- Born: c. 1924 Wawa, Pilar, Bataan, Philippine Islands
- Died: 1998
- Occupation: Lawyer

= Manuel C. Herrera =

Hon. Manuel Cruz Herrera (c. 1924–1998) was a lawyer, an instructor in the University of the Philippines and Manuel Luis Quezon University, and a deputy tanod bayan (Ombudsman at present) during the Marcos regime and later, head of the prosecution panel in the Benigno Aquino Jr. murder case that led to the EDSA Revolution of 1986. And then became one of the justices of the Court of Appeals from 1987 to 1997, and chair of the National Unification Commission.

Born in Wawa, Pilar, Bataan, Manuel Herrera was the second of nine children of Jose S. Herrera Sr., third municipal Mayor of Pilar (sheriff at that time) and Brigida Cruz, both natives of Wawa, Pilar, Bataan. He studied law at Manuel L. Quezon University while working as a janitor.
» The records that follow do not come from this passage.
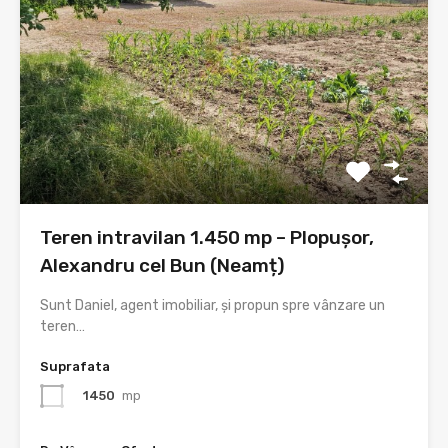
Teren intravilan 1.450 mp – Plopușor,
Alexandru cel Bun (Neamț)
Sunt Daniel, agent imobiliar, și propun spre vânzare un
teren…
Suprafata
1450
mp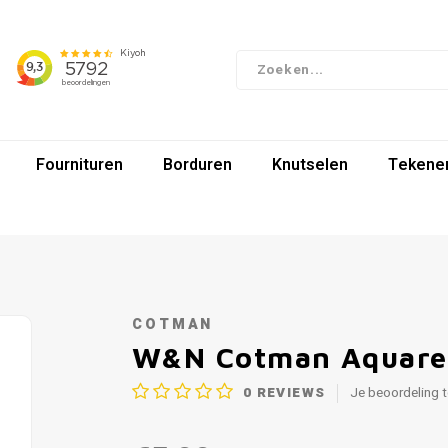
Fournituren
Borduren
Knutselen
Tekenen
COTMAN
W&N Cotman Aquarelv
0
REVIEWS
Je beoordeling 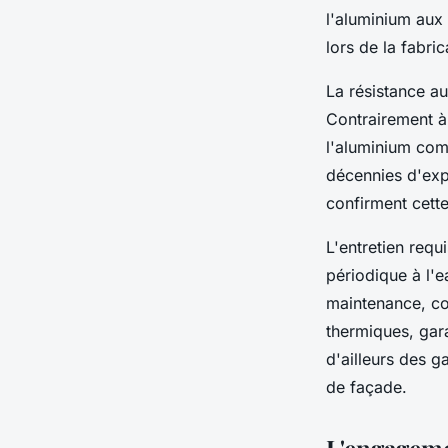
l'aluminium aux 
lors de la fabric
La résistance a
Contrairement à 
l'aluminium com
décennies d'expo
confirment cette
L'entretien requ
périodique à l'e
maintenance, co
thermiques, gara
d'ailleurs des g
de façade.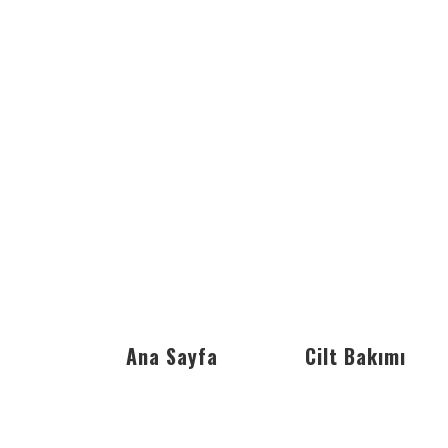
Ana Sayfa
Cilt Bakımı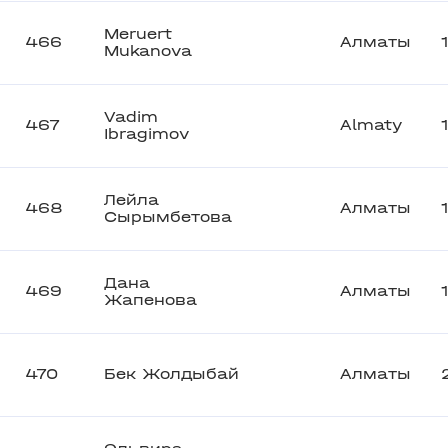
Meruert
466
Алматы
Mukanova
Vadim
467
Almaty
Ibragimov
Лейла
468
Алматы
Сырымбетова
Дана
469
Алматы
Жапенова
470
Бек Жолдыбай
Алматы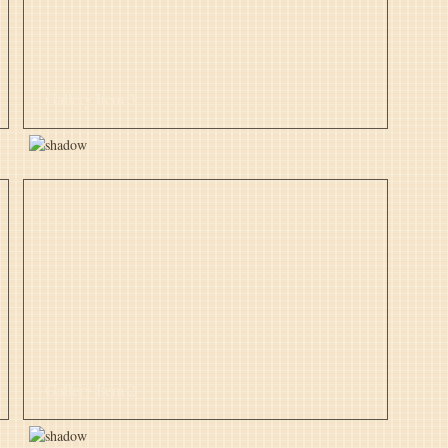
Gallery Item 3
Gallery Item 2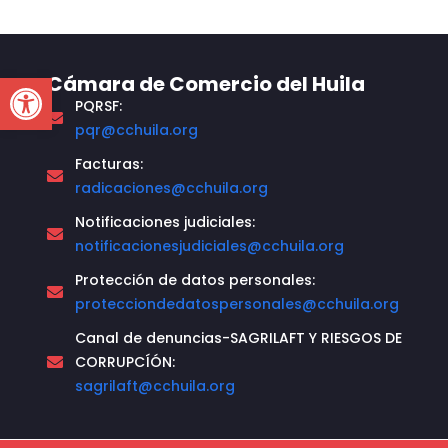
Open toolbar
Cámara de Comercio del Huila
PQRSF:
pqr@cchuila.org
Facturas:
radicaciones@cchuila.org
Notificaciones judiciales:
notificacionesjudiciales@cchuila.org
Protección de datos personales:
protecciondedatospersonales@cchuila.org
Canal de denuncias-SAGRILAFT Y RIESGOS DE
CORRUPCÍÓN:
sagrilaft@cchuila.org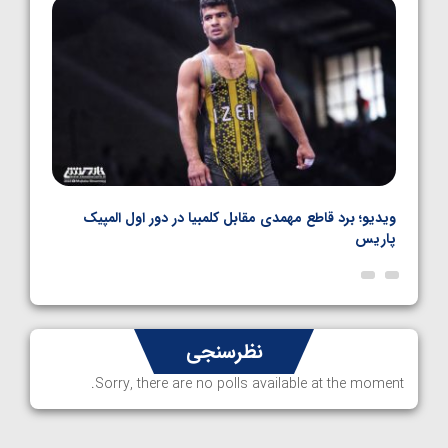
1405/05/06
نال
ویدیو؛ برد قاطع مهمدی مقابل کلمبیا در دور اول المپیک
ویدیو
پاریس
نظرسنجی
Sorry, there are no polls available at the moment.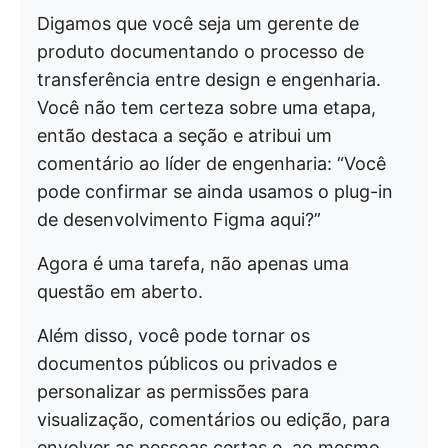
Digamos que você seja um gerente de
produto documentando o processo de
transferência entre design e engenharia.
Você não tem certeza sobre uma etapa,
então destaca a seção e atribui um
comentário ao líder de engenharia: “Você
pode confirmar se ainda usamos o plug-in
de desenvolvimento Figma aqui?”
Agora é uma tarefa, não apenas uma
questão em aberto.
Além disso, você pode tornar os
documentos públicos ou privados e
personalizar as permissões para
visualização, comentários ou edição, para
envolver as pessoas certas e, ao mesmo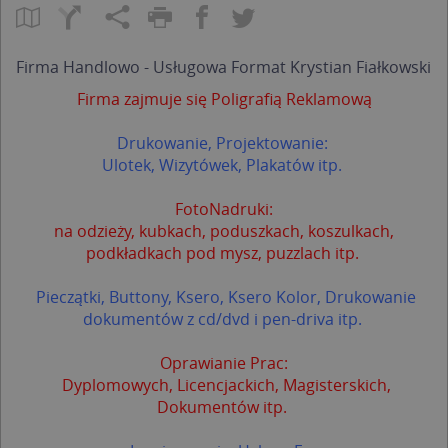
Firma Handlowo - Usługowa Format Krystian Fiałkowski
Firma zajmuje się Poligrafią Reklamową
Drukowanie, Projektowanie:
Ulotek, Wizytówek, Plakatów itp.
FotoNadruki:
na odzieży, kubkach, poduszkach, koszulkach,
podkładkach pod mysz, puzzlach itp.
Pieczątki, Buttony, Ksero, Ksero Kolor, Drukowanie
dokumentów z cd/dvd i pen-driva itp.
Oprawianie Prac:
Dyplomowych, Licencjackich, Magisterskich,
Dokumentów itp.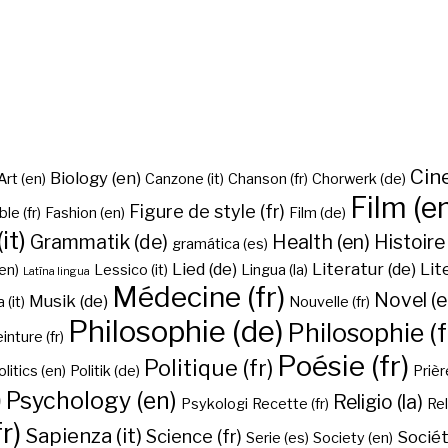
Cine
Biology (en)
Art (en)
Canzone (it)
Chanson (fr)
Chorwerk (de)
Film (e
Figure de style (fr)
ble (fr)
Fashion (en)
Film (de)
it)
Grammatik (de)
Health (en)
Histoire 
gramática (es)
Lied (de)
Literatur (de)
Lit
en)
Lessico (it)
Lingua (la)
Latīna lingua
Médecine (fr)
Novel (e
Musik (de)
(it)
Nouvelle (fr)
Philosophie (de)
Philosophie (f
inture (fr)
Poésie (fr)
Politique (fr)
olitics (en)
Politik (de)
Prière
)
Psychology (en)
Religio (la)
Psykologi
Recette (fr)
Rel
r)
Sapienza (it)
Science (fr)
Sociét
Serie (es)
Society (en)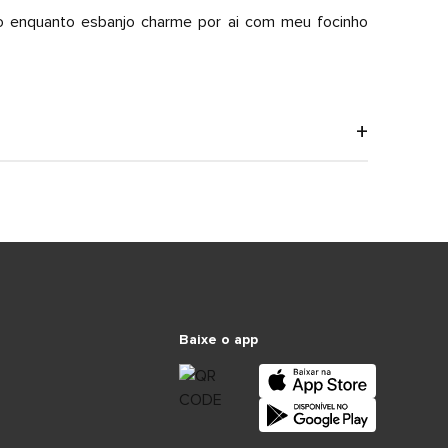
ido enquanto esbanjo charme por ai com meu focinho
Baixe o app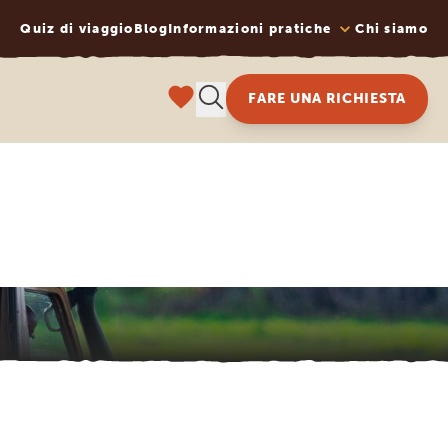
Quiz di viaggio
Blog
Informazioni pratiche
Chi siamo
FARE UNA RICHIESTA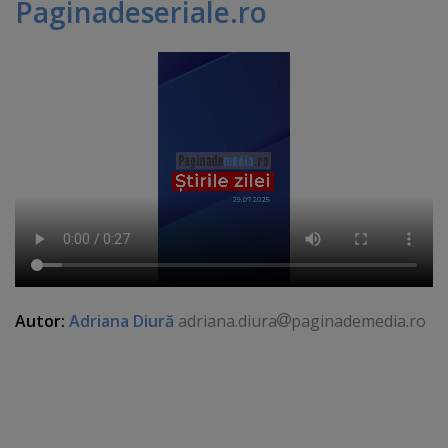
Paginadeseriale.ro
Autor:
Adriana Diură
adriana.diura
paginademedia.ro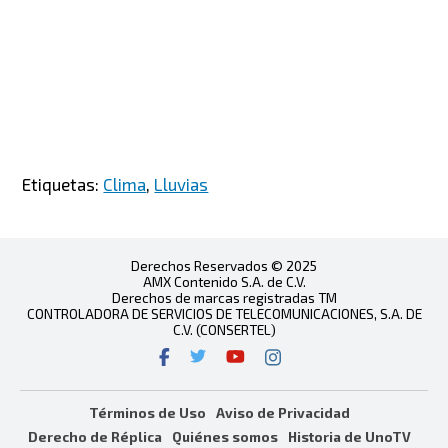
Etiquetas:
Clima
,
Lluvias
Derechos Reservados © 2025
AMX Contenido S.A. de C.V.
Derechos de marcas registradas TM
CONTROLADORA DE SERVICIOS DE TELECOMUNICACIONES, S.A. DE
C.V. (CONSERTEL)
Términos de Uso
Aviso de Privacidad
Derecho de Réplica
Quiénes somos
Historia de UnoTV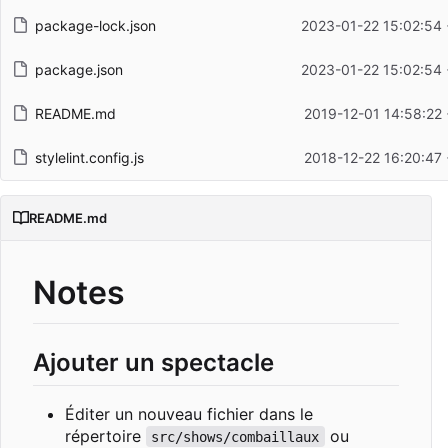
package-lock.json
2023-01-22 15:02:54
package.json
2023-01-22 15:02:54
README.md
2019-12-01 14:58:22
stylelint.config.js
2018-12-22 16:20:47
README.md
Notes
Ajouter un spectacle
Éditer un nouveau fichier dans le
répertoire
ou
src/shows/combaillaux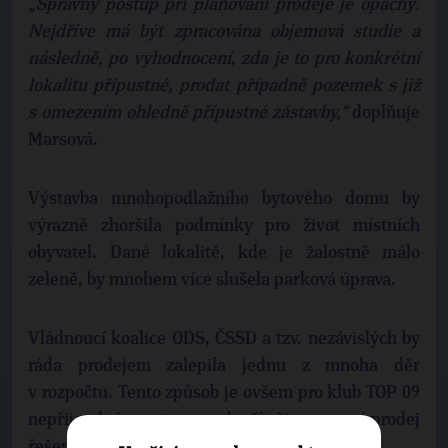
„Správný postup při plánování prodeje je opačný.
Nejdříve má být zpracována objemová studie a
následně, po vyhodnocení, zda je to pro konkrétní
lokalitu přípustné, prodat případně pozemek s již
s omezením ohledně přípustné zástavby,“
doplňuje
Marsová.
Výstavba mnohopodlažního bytového domu by
výrazně zhoršila podmínky pro život místních
obyvatel. Dané lokalitě, kde je žalostně málo
zeleně, by mnohem více slušela parková úprava.
Vládnoucí koalice ODS, ČSSD a tzv. nezávislých by
ráda prodejem zalepila jednu z mnoha děr
v rozpočtu. Tento způsob je ovšem pro klub TOP 09
nepřijatelný a proto nepodpoří připravovaný prodej
řešených pozemků.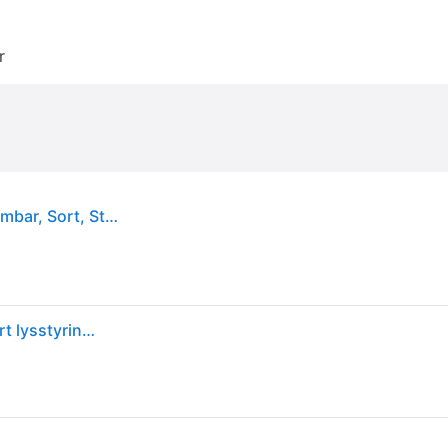
r
EGLO connect Smart pendellampe Lobinero-Z, dimbar, Sort, Stue / spisestue, Aluminium, Moderne
EGLO Lobinero-Z Pendellampe Ø57 Sort - TW - Smart lysstyring med Zigbee og Bluetooth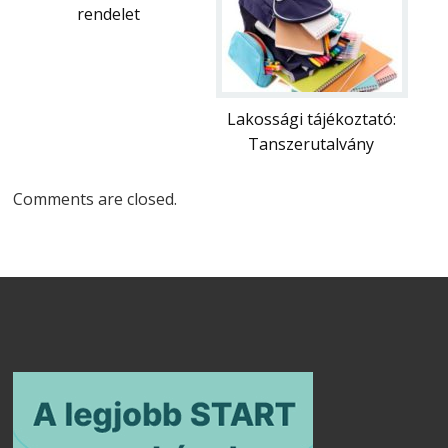
rendelet
Lakossági tájékoztató:
Tanszerutalvány
Comments are closed.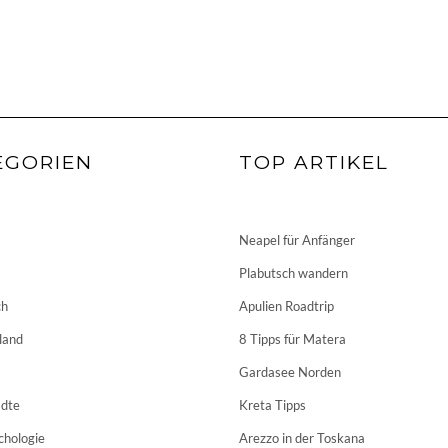
EGORIEN
TOP ARTIKEL
Neapel für Anfänger
Plabutsch wandern
ch
Apulien Roadtrip
land
8 Tipps für Matera
Gardasee Norden
dte
Kreta Tipps
chologie
Arezzo in der Toskana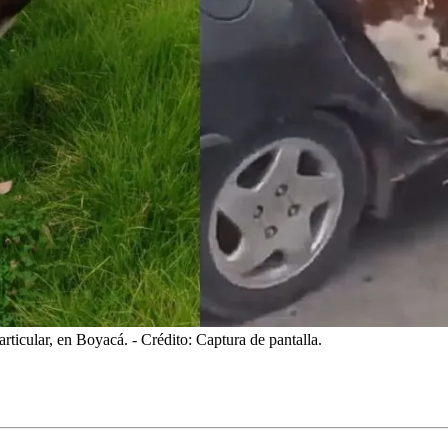
articular, en Boyacá.
- Crédito: Captura de pantalla.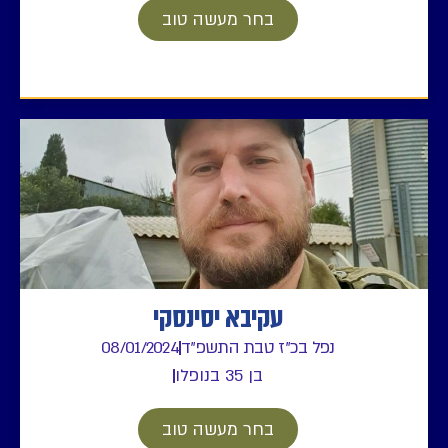
בחר מעשה טוב
עקיבא יסינסקי
 בכ"ז טבת התשפ"ד
08/01/2024
בן 35 בנופלו
בחר מעשה טוב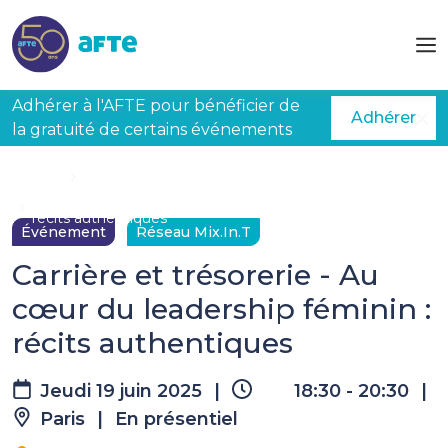
Aller au contenu principal
Adhérer à l'AFTE pour bénéficier de
Adhérer
la gratuité de certains événements
Accueil
Évènements à venir
Carrière et trésorerie - Au cœur du leadership féminin :
récits authentiques
Événement
Réseau Mix.In.T
Carrière et trésorerie - Au
cœur du leadership féminin :
récits authentiques
Jeudi 19 juin 2025
|
18:30 - 20:30
|
Paris
|
En présentiel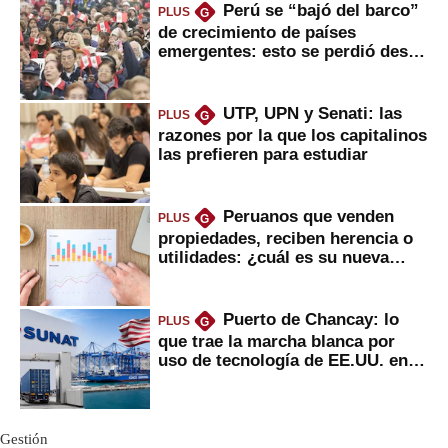
Perú se “bajó del barco”
PLUS
G
de crecimiento de países
emergentes: esto se perdió desde
2022
UTP, UPN y Senati: las
PLUS
G
razones por la que los capitalinos
las prefieren para estudiar
Peruanos que venden
PLUS
G
propiedades, reciben herencia o
utilidades: ¿cuál es su nueva
inversión clave?
Puerto de Chancay: lo
PLUS
G
que trae la marcha blanca por
uso de tecnología de EE.UU. en
mercancías
Gestión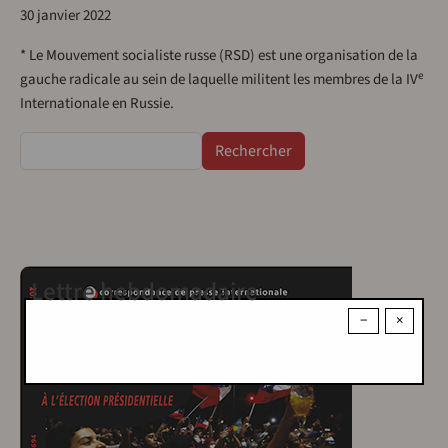
30 janvier 2022
* Le Mouvement socialiste russe (RSD) est une organisation de la
e
gauche radicale au sein de laquelle militent les membres de la IV
Internationale en Russie.
Rechercher
Lettre hebdomadaire
−
×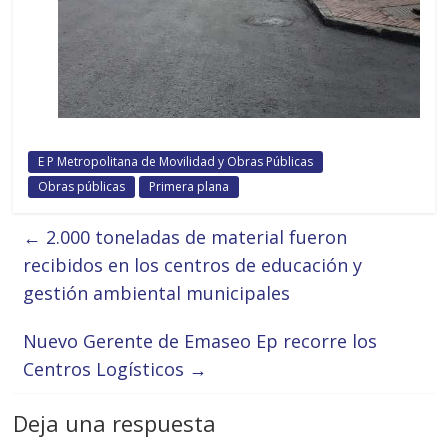
E P Metropolitana de Movilidad y Obras Públicas
Obras públicas
Primera plana
←
2.000 toneladas de material fueron
recibidos en los centros de educación y
gestión ambiental municipales
Nuevo Gerente de Emaseo Ep recorre los
Centros Logísticos
→
Deja una respuesta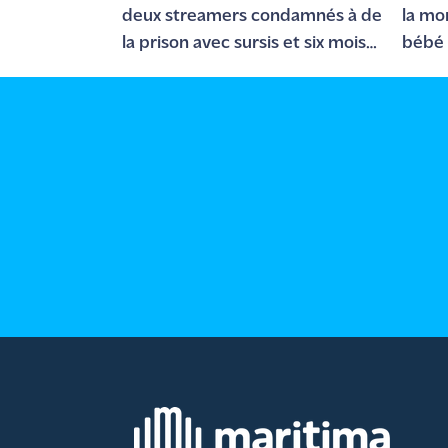
rouge
deux streamers condamnés à de
la mo
Maritima
la prison avec sursis et six mois
bébé 
de "bannissement numérique"
L'anecdote
de Jeff
C'est
mon
club
Les
Coachs
Maritima
Bon
plan
sortie
Nous
contacter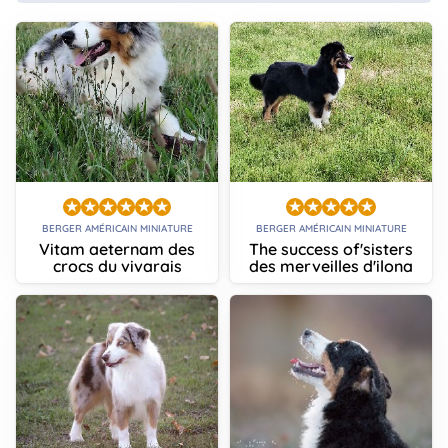
BERGER AMÉRICAIN MINIATURE
BERGER AMÉRICAIN MINIATURE
Vitam aeternam des
The success of'sisters
crocs du vivarais
des merveilles d'ilona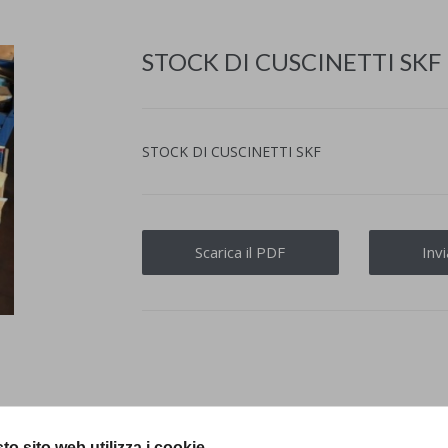
STOCK DI CUSCINETTI SKF
STOCK DI CUSCINETTI SKF
Scarica il PDF
Inv
to sito web utilizza i cookie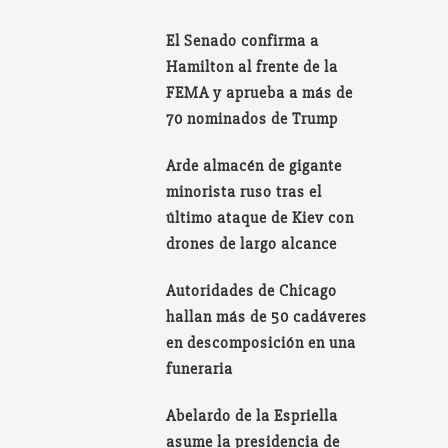
El Senado confirma a
Hamilton al frente de la
FEMA y aprueba a más de
70 nominados de Trump
Arde almacén de gigante
minorista ruso tras el
último ataque de Kiev con
drones de largo alcance
Autoridades de Chicago
hallan más de 50 cadáveres
en descomposición en una
funeraria
Abelardo de la Espriella
asume la presidencia de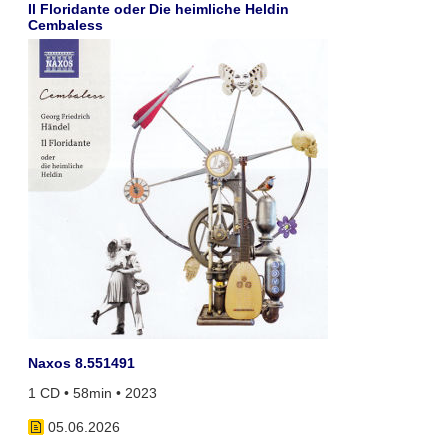
Il Floridante oder Die heimliche Heldin
Cembaless
Naxos 8.551491
1 CD • 58min • 2023
05.06.2026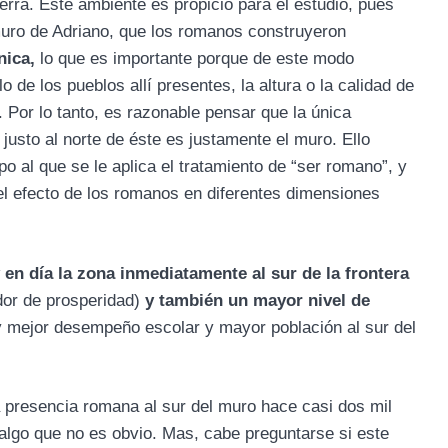
terra. Este ambiente es propicio para el estudio, pues
 muro de Adriano, que los romanos construyeron
nica,
lo que es importante porque de este modo
 de los pueblos allí presentes, la altura o la calidad de
o. Por lo tanto, es razonable pensar que la única
 justo al norte de éste es justamente el muro. Ello
o al que se le aplica el tratamiento de “ser romano”, y
 el efecto de los romanos en diferentes dimensiones
en día la zona inmediatamente al sur de la frontera
dor de prosperidad)
y también un mayor nivel de
 mejor desempeño escolar y mayor población al sur del
presencia romana al sur del muro hace casi dos mil
 algo que no es obvio. Mas, cabe preguntarse si este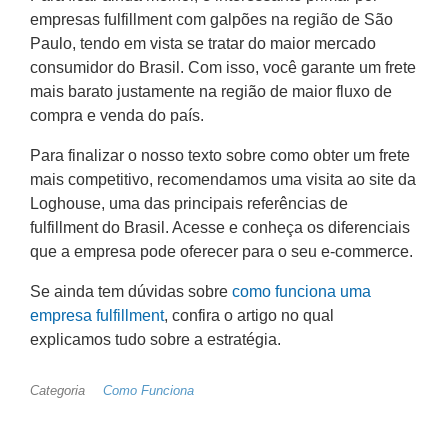
empresas fulfillment com galpões na região de São
Paulo, tendo em vista se tratar do maior mercado
consumidor do Brasil. Com isso, você garante um frete
mais barato justamente na região de maior fluxo de
compra e venda do país.
Para finalizar o nosso texto sobre como obter um frete
mais competitivo, recomendamos uma visita ao site da
Loghouse, uma das principais referências de
fulfillment do Brasil. Acesse e conheça os diferenciais
que a empresa pode oferecer para o seu e-commerce.
Se ainda tem dúvidas sobre
como funciona uma
empresa fulfillment
, confira o artigo no qual
explicamos tudo sobre a estratégia.
Categoria
Como Funciona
Herrera was known for his generosity towards his fellow kababayans, his bravery, kindness, nationalism, and integrity, especially as a justice of the Court of Appeals.

Despite their courageous efforts in presenting new evidences and eyewitnesses, he felt that there was really a conspiracy to assassinate not only former senator Ninoy Aquino but also the fall guy Rolando Galman. On January 10, 1985, he and his prosecution team together by presiding Justice Manuel Pamaram were called by President Marcos to a meeting in Malacañan Palace, insinuating that Galman was really the communist who shot Aquino and defended the accused. Herrera tried to voice out his opinion by telling that Galman was a fall guy and there was an ongoing conspiracy but Pamaran told him not to contradict Marcos because he was sick at that time and the President might collapse. But it only swelled the flood of dissatisfaction of his regime, less than a year the EDSA People Power Revolution occurred and Marcos found himself out in power. In March 1986 he revealed that Marcos did in fact try to influence, if not direct, the outcome of the first Sandiganbayan. Herrera then became one of the Associate justices of the Court of Appeals until his retirement. Herrera died of a heart attack at the age of 74.

A road (Herrera Road, Brgy. Malagasang ll-C, Imus, Cavite) was named after him in honor of his great contributions to the people and love of his fellows kabarangays.